Legislatures breaking the backs of California businesses
November 5, 2012
OPINION By JOE SCHIMANDLE CPA
I was not aware of Senate Bill 1234 until after it was passed in Sacramento and was signed by the Governor. So after becoming aware of it, I just spent some time reading the entire bill.
Basically, the bill requires workers in private businesses with five or more employees to contribute a mandated 3 percent of their wages to a government managed pension plan.
Employees can “opt-out” of participation in the plan. However, they proactively must complete and file a provided form to do so. If they do not submit the opt-out form, their employer must withhold from their wages and remit the amount to the State.
Employers are not required to contribute into the retirement fund (yet). This is a strictly employee-funded retirement savings plan. However, I assume employers will be required to administrate the participation of their employees.
In any case, I started thinking about what the effect will be on employers. As the owner of a small business, I will have to:
(1) familiarize myself with the rules and regulations with which I will be required to comply and stay current with future changes to the system,
(2) disseminate information to employees so they can register in the system,
(3) probably try to explain the program to them (does this create liability on my part?),
(4) transmit their participation forms or opt-out forms to the state,
(5) withhold from their paychecks every payroll,
(6) send the withheld amounts to the state every payroll along with some kind of transmittal form to be created and updated for every mailing,
(7) learn and set up systems in my office to comply with electronic transmission of employee money if that requirement is placed in service,
(8) monitor employee opt-out elections every two years, and ultimately
(9) wait until the state tells me that I must match my employee’s savings contributions. Then if I screw up somewhere along the line, I face penalties of up to $500 per employee.

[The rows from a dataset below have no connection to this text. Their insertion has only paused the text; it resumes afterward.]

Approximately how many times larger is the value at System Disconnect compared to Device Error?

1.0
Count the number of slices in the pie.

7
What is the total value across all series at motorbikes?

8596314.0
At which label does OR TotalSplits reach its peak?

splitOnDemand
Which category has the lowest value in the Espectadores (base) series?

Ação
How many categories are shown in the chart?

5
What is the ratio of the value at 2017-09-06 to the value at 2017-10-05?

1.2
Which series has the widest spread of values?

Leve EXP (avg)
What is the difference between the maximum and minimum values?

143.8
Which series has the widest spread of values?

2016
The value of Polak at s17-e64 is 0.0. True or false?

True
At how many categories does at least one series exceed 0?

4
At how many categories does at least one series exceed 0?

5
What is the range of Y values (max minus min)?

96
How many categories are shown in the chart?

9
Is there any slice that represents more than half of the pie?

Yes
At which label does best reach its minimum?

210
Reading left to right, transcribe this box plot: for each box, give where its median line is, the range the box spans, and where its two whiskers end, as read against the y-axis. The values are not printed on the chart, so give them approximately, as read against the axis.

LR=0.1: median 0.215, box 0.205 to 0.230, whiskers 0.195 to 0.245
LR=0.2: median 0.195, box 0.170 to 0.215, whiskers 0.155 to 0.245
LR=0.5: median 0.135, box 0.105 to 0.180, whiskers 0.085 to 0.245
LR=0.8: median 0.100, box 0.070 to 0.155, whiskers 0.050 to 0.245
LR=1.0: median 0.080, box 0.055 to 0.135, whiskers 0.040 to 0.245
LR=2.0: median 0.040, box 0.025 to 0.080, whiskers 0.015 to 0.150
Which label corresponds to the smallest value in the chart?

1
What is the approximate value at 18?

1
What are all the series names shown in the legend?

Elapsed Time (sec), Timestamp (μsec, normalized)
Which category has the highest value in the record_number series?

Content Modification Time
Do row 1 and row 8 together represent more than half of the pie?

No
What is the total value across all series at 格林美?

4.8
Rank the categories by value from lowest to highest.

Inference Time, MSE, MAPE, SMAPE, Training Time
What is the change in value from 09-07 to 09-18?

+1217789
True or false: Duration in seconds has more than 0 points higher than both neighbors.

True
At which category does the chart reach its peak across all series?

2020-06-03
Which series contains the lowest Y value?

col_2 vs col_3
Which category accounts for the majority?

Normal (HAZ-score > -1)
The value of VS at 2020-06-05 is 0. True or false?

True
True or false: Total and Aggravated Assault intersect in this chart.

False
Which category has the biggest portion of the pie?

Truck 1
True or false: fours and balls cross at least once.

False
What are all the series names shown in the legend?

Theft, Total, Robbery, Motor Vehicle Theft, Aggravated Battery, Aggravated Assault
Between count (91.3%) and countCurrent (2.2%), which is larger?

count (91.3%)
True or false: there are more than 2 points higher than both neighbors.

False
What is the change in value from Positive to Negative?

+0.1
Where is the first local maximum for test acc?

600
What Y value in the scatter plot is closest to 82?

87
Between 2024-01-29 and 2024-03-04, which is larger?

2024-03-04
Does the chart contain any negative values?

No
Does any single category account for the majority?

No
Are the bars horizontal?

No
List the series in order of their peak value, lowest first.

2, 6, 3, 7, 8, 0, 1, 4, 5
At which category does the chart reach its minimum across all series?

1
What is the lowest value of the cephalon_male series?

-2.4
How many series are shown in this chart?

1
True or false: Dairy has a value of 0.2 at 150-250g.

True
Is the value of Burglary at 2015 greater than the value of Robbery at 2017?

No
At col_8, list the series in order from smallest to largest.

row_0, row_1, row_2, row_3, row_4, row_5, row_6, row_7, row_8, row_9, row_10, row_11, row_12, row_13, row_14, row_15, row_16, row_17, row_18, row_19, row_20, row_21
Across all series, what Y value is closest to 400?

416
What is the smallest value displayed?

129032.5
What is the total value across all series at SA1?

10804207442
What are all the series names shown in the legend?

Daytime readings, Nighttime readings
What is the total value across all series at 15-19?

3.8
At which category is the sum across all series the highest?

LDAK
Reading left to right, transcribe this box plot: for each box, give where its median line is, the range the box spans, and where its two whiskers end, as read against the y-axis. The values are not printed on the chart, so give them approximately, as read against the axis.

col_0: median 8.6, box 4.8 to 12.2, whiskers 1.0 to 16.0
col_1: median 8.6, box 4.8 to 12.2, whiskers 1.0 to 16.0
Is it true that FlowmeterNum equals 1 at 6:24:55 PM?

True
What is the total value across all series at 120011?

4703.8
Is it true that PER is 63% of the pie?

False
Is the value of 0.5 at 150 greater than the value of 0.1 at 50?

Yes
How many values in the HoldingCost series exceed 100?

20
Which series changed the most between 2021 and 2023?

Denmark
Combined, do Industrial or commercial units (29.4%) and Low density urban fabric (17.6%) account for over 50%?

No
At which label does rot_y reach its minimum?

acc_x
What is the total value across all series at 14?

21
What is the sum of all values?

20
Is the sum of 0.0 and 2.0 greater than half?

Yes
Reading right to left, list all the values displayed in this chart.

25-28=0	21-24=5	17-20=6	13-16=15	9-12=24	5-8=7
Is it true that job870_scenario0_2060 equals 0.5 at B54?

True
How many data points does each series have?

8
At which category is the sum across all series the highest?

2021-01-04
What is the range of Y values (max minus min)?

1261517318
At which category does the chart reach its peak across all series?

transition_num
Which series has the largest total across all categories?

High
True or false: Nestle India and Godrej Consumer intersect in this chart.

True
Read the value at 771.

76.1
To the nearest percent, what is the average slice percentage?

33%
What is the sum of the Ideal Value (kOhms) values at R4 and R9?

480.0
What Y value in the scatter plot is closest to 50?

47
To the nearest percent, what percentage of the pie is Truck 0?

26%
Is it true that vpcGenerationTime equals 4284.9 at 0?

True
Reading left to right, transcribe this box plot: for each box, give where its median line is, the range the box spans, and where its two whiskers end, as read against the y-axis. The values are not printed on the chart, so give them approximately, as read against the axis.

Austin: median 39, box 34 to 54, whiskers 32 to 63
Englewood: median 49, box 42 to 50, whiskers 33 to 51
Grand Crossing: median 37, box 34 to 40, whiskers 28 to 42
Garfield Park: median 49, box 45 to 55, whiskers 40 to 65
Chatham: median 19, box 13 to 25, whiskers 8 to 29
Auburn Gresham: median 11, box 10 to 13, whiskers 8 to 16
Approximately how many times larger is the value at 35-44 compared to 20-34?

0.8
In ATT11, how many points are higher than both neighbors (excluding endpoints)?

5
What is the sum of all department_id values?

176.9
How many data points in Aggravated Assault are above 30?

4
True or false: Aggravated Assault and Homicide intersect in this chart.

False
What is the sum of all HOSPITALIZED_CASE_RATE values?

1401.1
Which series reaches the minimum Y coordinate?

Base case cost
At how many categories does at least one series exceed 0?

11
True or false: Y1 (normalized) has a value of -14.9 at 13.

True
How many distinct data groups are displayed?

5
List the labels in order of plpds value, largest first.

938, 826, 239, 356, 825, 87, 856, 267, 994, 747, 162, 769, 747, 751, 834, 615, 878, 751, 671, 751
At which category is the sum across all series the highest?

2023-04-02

The fact that the state will administer the investment of ultimately billions of dollars of private workers’ retirement savings is a totally different matter that I do not have time to get into here. I’m busy running a private business…
Don’t you just love it?
So there you go. The progressives in our legislature are breaking the back of businesses in California. They just keep dreaming up new regulations that swamp small firms in paperwork and compliance issues. And almost every provision has fiscal penalties for non-compliance – a very unfriendly atmosphere.
In addition to my duties as a co-owner of and accounting and tax firm, I also provide financial planning and investment services to my clients. In my experience, only a small number of employees voluntarily contribute to employer-sponsored retirement plans like 401(k) or simple IRA plans – maybe 25 percent to 50 percent.
So it would seem this SB 1234 would have similar participation rates and would not solve employee retirement issues as they are thinking it will. However, they will probably find higher participation rates than private plans because they are mandating participation. Employees have to proactively opt out of the program and many won’t take the time to learn how to do that.
Joe Schimandle CPA is the managing partner of the accounting and tax firm Schimandle & Associates LLP and proprietor of S&A Financial Services in Arroyo Grande California serving his clients since 1977.